18.11.2021
Selkie Jörmungandr
shadows are falling
Le soleil est parvenu à percer l'épaisse couche de nuages, aujourd'hui. Ce genre de journée se fait rare, et tu sais, Adriel, que ça n'ira pas en s'améliorant. Bientôt, un froid plus aggressif va s'installer, tu as déjà prévu le coup en faisant des réserves de bois, tous les ans c'est la même chanson, tu rempli le petit cabanon avec du bois qui sèchera pendant un an, et puis tu commences à te servir dans le stock de l'année précédente, toute une organisation. Tu es seul ici. Tu n'as pas spécialement d'emploi fixe, si ce n'est cette activité que tu t'es créé et qui fonctionne mieux que tu ne l'aurais imaginé, pour autant, tu es rarement sans rien faire et quand c'est le cas, tu prends l'air. Tu parcours la forêt. Aujourd'hui, par exemple, tu chasses. Ou plutôt, tu relèves les pièges que tu as posés un peu partout autour du lac et du chalet.

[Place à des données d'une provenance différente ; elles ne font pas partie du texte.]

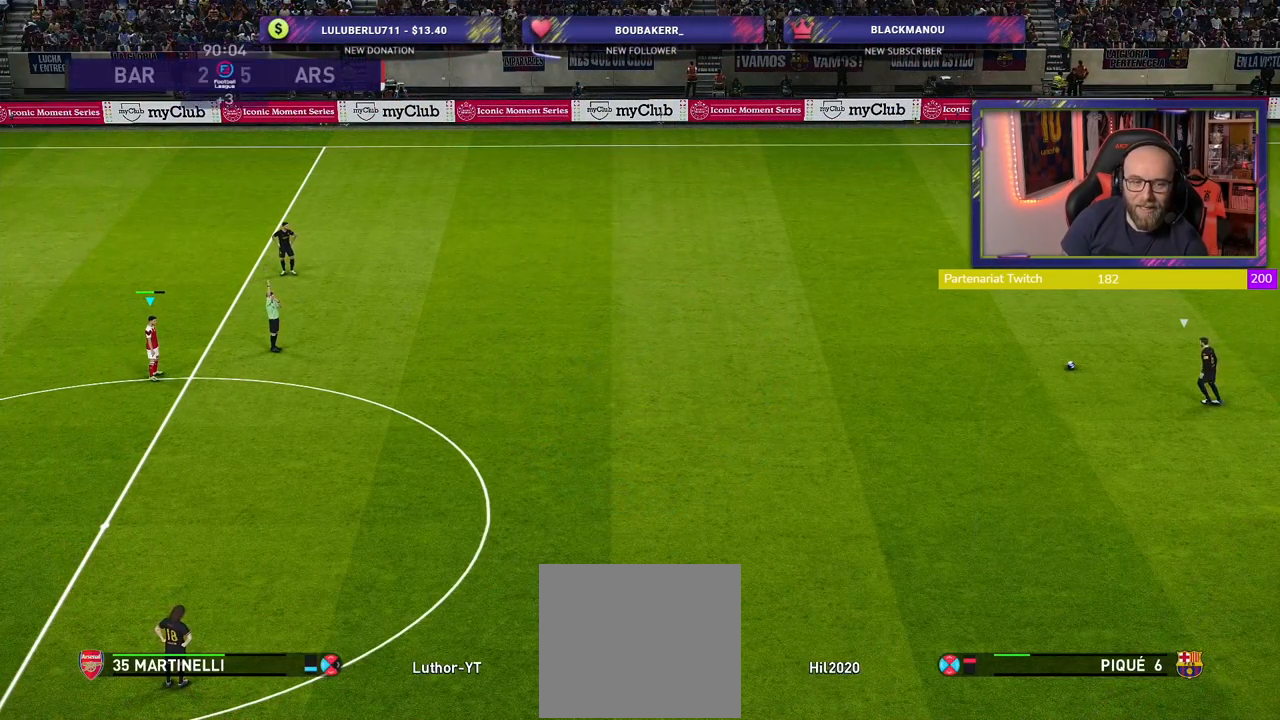
{"buttons": [], "left_stick": "right", "right_stick": "center", "events": [[400, "left_stick", "right"]]}
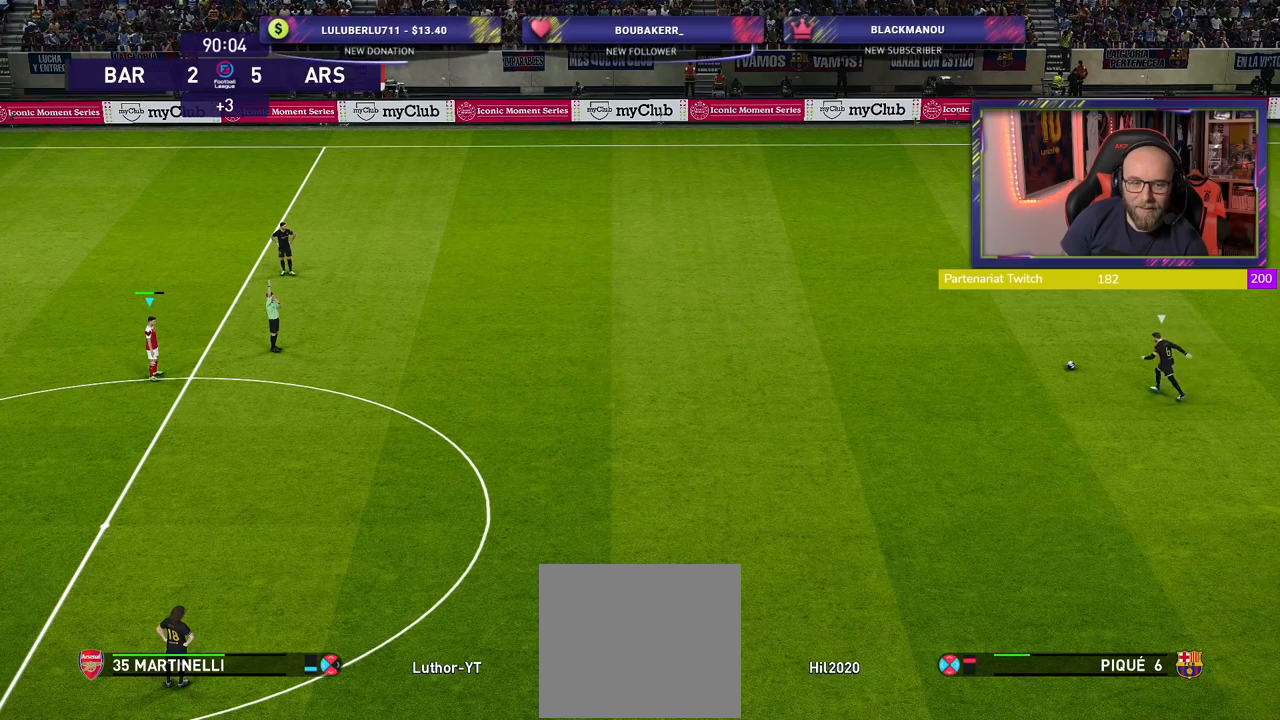
{"buttons": ["R2"], "left_stick": "center", "right_stick": "center", "events": [[40, "R2", "down"], [340, "left_stick", "center"]]}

La routine est bien rodée, tu commences toujours par le même, tu finis toujours par le même. Généralement, la chasse est bonne et aujourd'hui n'échappe pas à cette règle. Tu relèves trois pièges, tu attrapes deux beaux lapins auxquels tu brises rapidement la nuque, ça ne te plait pas, d'autant que tu as toujours cette désagréable impression de sentir leur vie qui file entre tes doigts, mais tu dois manger, et tu refuses toujours d'offrir ton argent aux grandes enseignes ou aux supérettes de la ville … surtout parce que c'est toujours un supplice, d'aller en ville.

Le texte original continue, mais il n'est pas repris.